PPE for communicable disease airway management should include at least the following measures: a surgical facemask, gloves, eye protection, and gowns. Most EMS personnel will opt for N95 or higher levels of protection when dealing with such high‐risk patients. Higher levels above the N95 level of protection include N100 masks/half face piece respirators, and powered air‐purifying respirators. All persons on the EMS team providing care should be using the same level of protection. All equipment coming into contact with the patient’s face or airway should be considered infectious and either appropriately disposed or decontaminated.

If the patient is not in frank respiratory failure, protective measures can help to limit pathogen spread. For example, all spontaneously breathing patients should be placed in surgical masks. Data from cough simulation studies suggests that placing the patient in an N95 mask will further limit the distance of respiratory particle transmission [27]. A facemask can be placed over the nose and mouth of a patient receiving nasal cannula oxygen.

The approach to intubation can be modified to minimize respiratory droplet transmission. Consider preoxygenation techniques that minimize aerosolization. When possible, bag‐valve‐mask ventilation should be minimized, but when needed, a HEPA filter may minimize pathogen exposure. The use of video laryngoscopy may help to optimize intubation success while distancing the operator from the patient [28, 29]. After intubation, a HEPA filter should be used to decrease viral exposure.

Several protective devices have been proposed to mitigate pathogen spread during intubation. For example, draping a clear plastic bag over the patient’s head or using clear a plexiglass enclosure with or without a negative pressure suction mechanism, has been proposed [30]. While widely advocated, the net benefits of these measures are unclear.
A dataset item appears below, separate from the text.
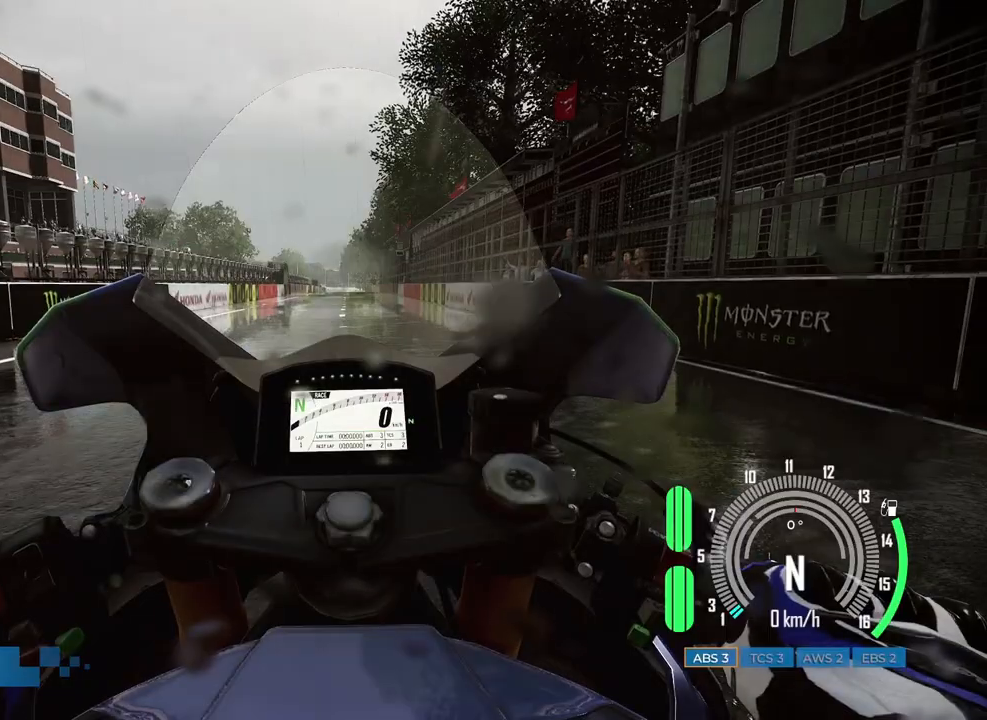
Gameplay with keyboard and mouse; each line is a JSON object with the keys and mouse buttons held at the frame after it. "events" lists presses ("down") and releases ("up") of "a", "c", "ctrl", "d", "e", "f", "q", "r", "s", "shift", "space", "tab", "w", "x", "z", "mouse_left", "mouse_wheel", "mouse_right", "mouse_mb4" and "mouse_mb5" between this image and that frame as [ms after this image, input, new state], when the widget could be followed in between. "mouse_left", "mouse_wheel", "mouse_right", "mouse_mb4", "mouse_mb5" = the "left", "wheel", "right", "mb4", "mb5" buttons of the "mouse" list. No other keys are recorded. "wheel" means that the mouse wheel is clicked or scrolled. Mouse movement is not recorded.
{"keys": ["w"], "mouse": [], "events": [[283, "w", "down"]]}
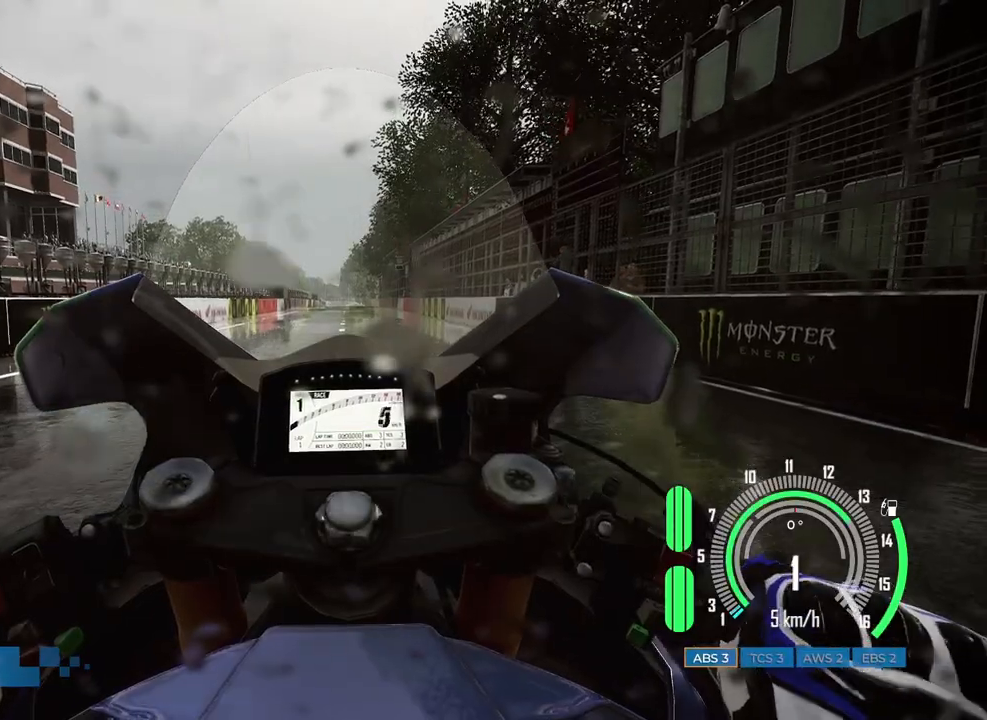
{"keys": ["w"], "mouse": [], "events": [[83, "a", "down"], [250, "a", "up"]]}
The ability of a box or shield devices to minimize viral spread is unproven. Some studies suggest that, in the absence of negative pressure, pathogen spread may actually be worsened by the use of enclosure devices [31]. Furthermore, these measures have markedly altered the ergonomics of intubation, prolonging laryngoscopy and reducing first‐pass intubation success [32]. The Food and Drug Administrative revoked an Emergency Use Authorization allowing the use of passive protective barrier enclosures in airway management [33].